Vente illicite de médicaments : une tolérance coupable

L’Institut national de recherche en santé publique (INRSP) a abrité, hier, l’atelier de restitution du rapport d’étude sur la vente illicite des médicaments et l’automédication de l’Association des consommateurs du Mali (ASCOMA).

La cérémonie s’est déroulée en présence du représentant du ministre du Commerce et de la Concurrence, Boukadary Doumbia, de la présidente de l’ASCOMA, Mme Coulibaly Salimata Diarra, et du représentant du directeur de la Pharmacie et du médicament, Dr Amadou Bayogo. Etaient aussi présents le président du Conseil national de la société civile, Boureima Allaye Touré, et de nombreux invités.

La présidente de l’ASCOMA a témoigné de sa gratitude aux organisations partenaires et structures étatiques pour leur accompagnement. Pour elle, les suggestions et recommandations permettront d’engager des actions susceptibles d’inverser la tendance, sinon de réduire significativement les méfaits des médicaments de la rue et de l’automédication dans notre pays.

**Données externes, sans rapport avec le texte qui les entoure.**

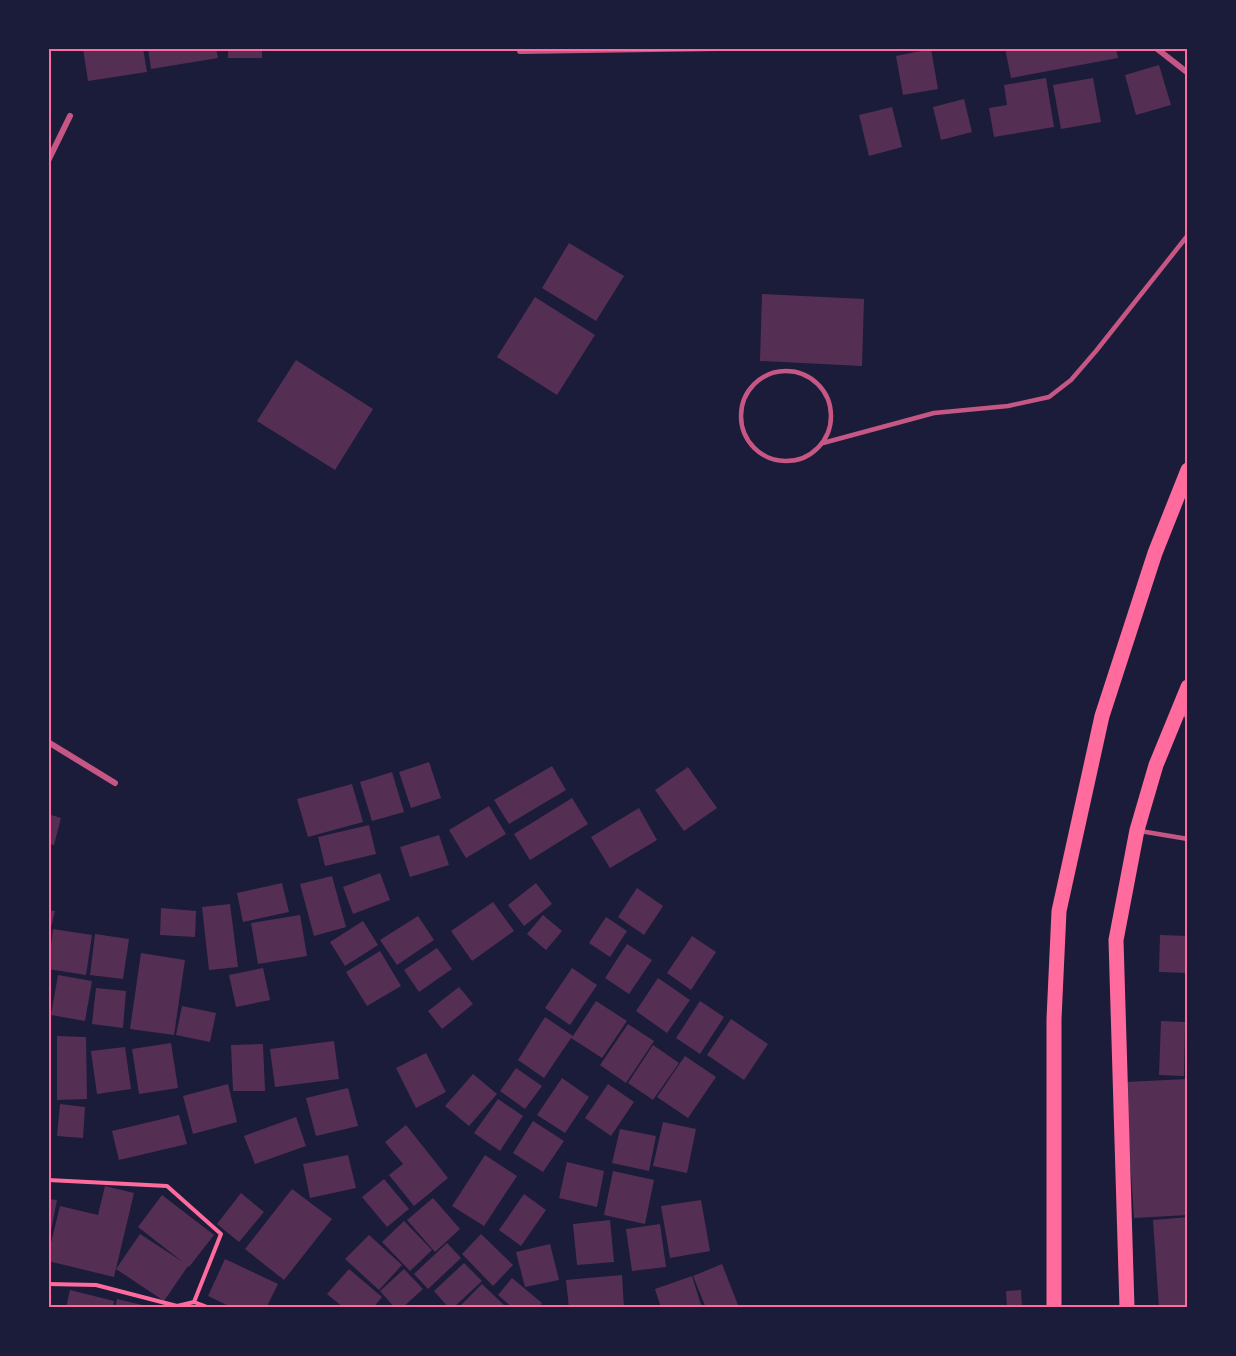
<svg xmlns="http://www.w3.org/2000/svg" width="1236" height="1356" font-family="'Asap Condensed',sans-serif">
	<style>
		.building { fill: #542f53 }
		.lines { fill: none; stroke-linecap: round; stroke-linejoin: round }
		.path { stroke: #ff6b9d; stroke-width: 4 }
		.service { stroke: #c65784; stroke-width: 4.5 }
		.minor { stroke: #c65784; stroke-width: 6 }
		.primary { stroke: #ff6b9d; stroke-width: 15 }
		.neatline { fill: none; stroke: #ff6b9d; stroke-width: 2 }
	</style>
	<rect width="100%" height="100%" fill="#1b1b3a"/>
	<!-- building -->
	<g class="building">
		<path d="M83,48H143L147,72L88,81Z"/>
		<path d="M148,48H216L218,58L151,69Z"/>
		<rect x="228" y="48" width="34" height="10"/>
		<path d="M1005,48H1116L1118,58L1011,78Z"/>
		<path d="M931,49L938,89L903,95L896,56Z"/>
		<path d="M1159,65L1171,105L1136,115L1125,75Z"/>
		<path d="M1046,78L1054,127L994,137L989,108L1007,105L1004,85Z"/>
		<path d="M1093,78L1101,122L1061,129L1053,85Z"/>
		<path d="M964,99L972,132L941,140L933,107Z"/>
		<path d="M892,107L902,147L869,156L859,115Z"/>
		<path d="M569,243L624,276L596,321L542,288Z"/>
		<path d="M762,294L864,299L862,366L760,361Z"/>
		<path d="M535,297L595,335L557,395L497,357Z"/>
		<path d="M296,360L373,409L335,470L257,421Z"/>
		<path d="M429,762L441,798L411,808L399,772Z"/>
		<path d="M552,766L566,790L509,824L494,800Z"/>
		<path d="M688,767L717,808L684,831L655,790Z"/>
		<path d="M392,772L404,812L372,821L360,782Z"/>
		<path d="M352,784L363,822L308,837L297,799Z"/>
		<path d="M572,798L588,824L530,860L514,834Z"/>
		<path d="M489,806L506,834L466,858L449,830Z"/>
		<path d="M639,808L657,840L610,868L591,837Z"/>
		<path d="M48,814L61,818L54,845L48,844Z"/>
		<path d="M369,825L376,854L325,866L318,837Z"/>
		<path d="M439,835L449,865L410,877L400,847Z"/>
		<path d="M380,873L390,900L353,914L343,887Z"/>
		<path d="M332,876L346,927L314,936L300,884Z"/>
		<path d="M282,883L289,912L243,922L237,893Z"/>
		<path d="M536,883L552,904L524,926L508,905Z"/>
		<path d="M637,888L663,906L644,935L618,917Z"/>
		<path d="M493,902L514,931L472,961L451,931Z"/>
		<path d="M230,904L238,967L209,970L202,907Z"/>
		<path d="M161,908L196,911L195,937L160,935Z"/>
		<path d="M48,910L55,911L49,936H48Z"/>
		<path d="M300,915L307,956L258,964L251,923Z"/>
		<path d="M543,915L562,931L546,950L527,934Z"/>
		<path d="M418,916L434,940L397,965L380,940Z"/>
		<path d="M606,917L627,931L610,957L589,943Z"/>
		<path d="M363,921L378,945L345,966L330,942Z"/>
		<path d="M53,929L92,935L86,975L48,969Z"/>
		<path d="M95,934L129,939L123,979L90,975Z"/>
		<path d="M1160,935L1188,936V973L1159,972Z"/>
		<path d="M692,936L716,952L691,990L667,973Z"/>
		<path d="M627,944L652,960L629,994L605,978Z"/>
		<path d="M437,948L452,969L419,992L404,970Z"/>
		<path d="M380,951L401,986L367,1006L346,972Z"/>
		<path d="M141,953L185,960L174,1035L130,1029Z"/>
		<path d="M263,968L270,1000L236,1007L229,975Z"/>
		<path d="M572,968L597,985L570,1025L545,1008Z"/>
		<path d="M58,975L92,981L85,1021L51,1015Z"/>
		<path d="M658,978L690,1000L667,1033L636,1011Z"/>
		<path d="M459,987L473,1004L442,1029L428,1011Z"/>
		<path d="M96,988L126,991L123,1028L92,1024Z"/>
		<path d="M596,1001L627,1021L602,1058L571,1038L544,1078L518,1060L545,1017L573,1036Z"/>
		<path d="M700,1001L724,1017L700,1054L676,1038Z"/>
		<path d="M182,1006L216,1013L210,1042L176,1035Z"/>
		<path d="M731,1019L768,1044L744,1080L707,1055Z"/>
		<path d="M1161,1021L1185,1022L1184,1076L1159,1075Z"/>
		<path d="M628,1024L654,1041L626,1083L600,1065Z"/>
		<path d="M57,1036L86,1037L87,1099L57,1100Z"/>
		<path d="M334,1041L339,1079L275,1087L270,1049Z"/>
		<path d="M171,1043L178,1088L139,1094L132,1049Z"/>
		<path d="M263,1044L265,1091H233L231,1045Z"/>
		<path d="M653,1045L679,1063L653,1100L628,1083Z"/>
		<path d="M125,1047L131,1089L97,1094L91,1051Z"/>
		<path d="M426,1053L446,1092L416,1108L396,1068Z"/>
		<path d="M685,1056L716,1077L688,1118L657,1097Z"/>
		<path d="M516,1068L542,1086L525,1109L500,1091Z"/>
		<path d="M473,1074L497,1094L469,1126L445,1106Z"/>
		<path d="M562,1078L589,1097L565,1133L537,1115Z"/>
		<path d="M1188,1079V1215L1134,1218L1125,1082Z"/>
		<path d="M228,1084L237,1122L193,1134L183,1096Z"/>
		<path d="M608,1084L634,1102L611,1136L585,1118Z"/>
		<path d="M348,1088L358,1126L316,1136L306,1098Z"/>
		<path d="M498,1099L523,1116L500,1151L474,1133Z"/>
		<path d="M60,1104L85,1107L83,1138L57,1136Z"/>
		<path d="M179,1115L187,1144L119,1160L112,1131Z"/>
		<path d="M296,1117L306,1146L255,1164L244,1136Z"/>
		<path d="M533,1121L564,1141L543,1172L513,1153Z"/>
		<path d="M663,1122L696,1129L687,1173L653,1166Z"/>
		<path d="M406,1125L448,1178L414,1206L389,1175L403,1164L385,1142Z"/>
		<path d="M620,1129L656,1136L649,1171L612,1163Z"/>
		<path d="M348,1155L356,1188L310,1198L303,1164Z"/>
		<path d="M485,1155L517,1176L484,1226L452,1206Z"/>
		<path d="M567,1162L604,1171L597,1207L559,1198Z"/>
		<path d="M613,1171L654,1180L645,1224L604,1215Z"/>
		<path d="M384,1179L409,1209L387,1227L362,1197Z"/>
		<path d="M105,1186L134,1193L114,1277L48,1261V1255L60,1206L98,1215Z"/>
		<path d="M292,1189L332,1219L284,1280L245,1249Z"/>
		<path d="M241,1193L264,1212L239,1242L217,1224Z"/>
		<path d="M524,1194L546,1210L521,1246L499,1230Z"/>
		<path d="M162,1195L214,1235L189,1267L188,1266L164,1301L116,1269L140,1234L183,1262L138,1227Z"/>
		<path d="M433,1198L460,1229L435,1252L407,1220Z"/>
		<path d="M48,1199L57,1200L49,1241H48Z"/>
		<path d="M701,1200L710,1251L670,1258L661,1206Z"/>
		<path d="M1188,1217V1308H1159L1153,1220Z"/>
		<path d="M610,1220L614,1262L577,1265L573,1224Z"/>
		<path d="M404,1221L432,1250L410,1271L382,1242Z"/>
		<path d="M660,1224L666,1267L632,1271L626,1229Z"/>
		<path d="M481,1234L513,1265L493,1286L462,1254Z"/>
		<path d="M369,1235L402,1265L379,1290L345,1259Z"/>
		<path d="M447,1243L461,1258L428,1289L414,1274Z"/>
		<path d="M550,1244L559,1280L525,1287L516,1252Z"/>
		<path d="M225,1259L278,1284L266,1308H233L208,1296Z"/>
		<path d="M464,1263L482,1281L453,1308H449L434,1291Z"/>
		<path d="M722,1264L738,1305L730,1308H706L693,1276Z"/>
		<path d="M349,1269L382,1297L373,1308H344L327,1294Z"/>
		<path d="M404,1269L423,1289L402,1308H395L380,1291Z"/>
		<path d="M622,1275L624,1308H569L566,1280Z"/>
		<path d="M692,1276L702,1308H661L655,1289Z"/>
		<path d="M512,1278L542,1303L538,1308H513L498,1295Z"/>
		<path d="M482,1284L507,1308H458Z"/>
		<path d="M70,1290L114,1301L113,1308H66Z"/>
		<path d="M1021,1290L1022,1308H1007L1006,1291Z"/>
		<path d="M117,1299L151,1307V1308H115Z"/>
	</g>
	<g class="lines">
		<!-- path -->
		<g class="path">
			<path d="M48,1180L167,1186L221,1234L194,1302"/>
			<path d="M48,1284L96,1285L177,1306L194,1302L210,1308"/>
		</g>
		<!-- service -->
		<g class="service">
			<circle cx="786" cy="416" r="45"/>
			<path d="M823,443L934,413L1008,406L1049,397L1071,380L1096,351L1188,235"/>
			<path d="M1183,710L1188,719"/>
			<path d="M1140,831L1188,839"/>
		</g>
		<!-- minor -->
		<g class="minor">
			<path d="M1156,48L1188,73"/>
			<path d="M520,51L719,48"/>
			<path d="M48,161L70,116"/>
			<path d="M48,742L115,783"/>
		</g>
		<!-- primary -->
		<g class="primary">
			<path d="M1054,1308V1019L1059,911L1102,716L1155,553L1188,470"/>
			<path d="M1127,1308L1116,940L1137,830L1156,765L1188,687"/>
		</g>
	</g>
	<!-- border -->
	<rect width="1236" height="1356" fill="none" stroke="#1b1b3a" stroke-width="99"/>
	<rect x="50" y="50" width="1136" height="1256" class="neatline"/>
</svg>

Selon un document remis à la presse, dans notre pays, une bonne partie de la population pratique l’automédication, alimentée par la vente illicite de médicaments. Ce constat est vraiment pertinent sur un phénomène qui prend des proportions dramatiques. Il urge d’intensifier les actions de sensibilisation des potentiels consommateurs de médicaments de la rue qui comportent des risques réels.  Mais le débat reste ouvert sur  les motivations réelles de l’automédication dans notre pays et une interrogation demeure. Est-ce parce que, comme le dit l’adage : « Il vaut mieux aller au boulanger qu’au médecin » (autrement dit le médicament coûte plus cher que la nourriture)  que les malades sont plus enclins à recourir aux médicaments de la rue ?

Aujourd’hui, la vente illicite de médicaments a atteint des proportions inquiétantes dans le pays et concerne toutes les localités du pays, tant urbaines que rurales. Le rapport d’étude sur la vente illicite des médicaments et l’automédication au Mali révèle qu’il y a une recrudescence de la pratique et une tolérance dont elle bénéficie de la part des autorités compétentes. A ce propos, l’Association des consommateurs du Mali, soucieuse de la promotion du droit à des soins de santé de qualité et de la préservation du bien-être des populations, entend renforcer ses actions d’accompagnement des autorités dans la croisade contre la vente illicite des médicaments et son corollaire, l’automédication.

Le rapport qui décline les conclusions de l’étude menée par l’ASCOMA dans le cadre de cette campagne, s’articule autour de certains objectifs. Il s’agissait de faire l’état des lieux de la vente illicite des médicaments et de l’automédication au Mali, de mettre en exergue les causes et conséquences du phénomène et d’identifier les différents groupes cibles qui en sont victimes.  Il faut aussi évaluer les mesures législatives et règlementaires relatives à la vente illicite des médicaments et leurs effets. Le but visé par l’ASCOMA est de trouver une solution durable à ce phénomène mondial qui altère la santé et le bien-être des populations, déjà vulnérables.

L’étude en question a eu comme périmètre d’exécution le District de Bamako.

Les principaux résultats de l’étude s’articulent autour de plusieurs points, notamment les définitions des principaux concepts et des adeptes de la vente illicite des médicaments et de l’automédication et les motifs de la vente illicite des médicaments et de l’automédication. L’étude traite aussi des principaux types de médicaments concernés par la vente illicite et l’automédication, la clientèle et leurs marchés d’approvisionnement.

Le représentant du ministre du Commerce et de la Concurrence a salué la réalisation d’un tel document qui constitue un socle pour les critiques et travaux futurs.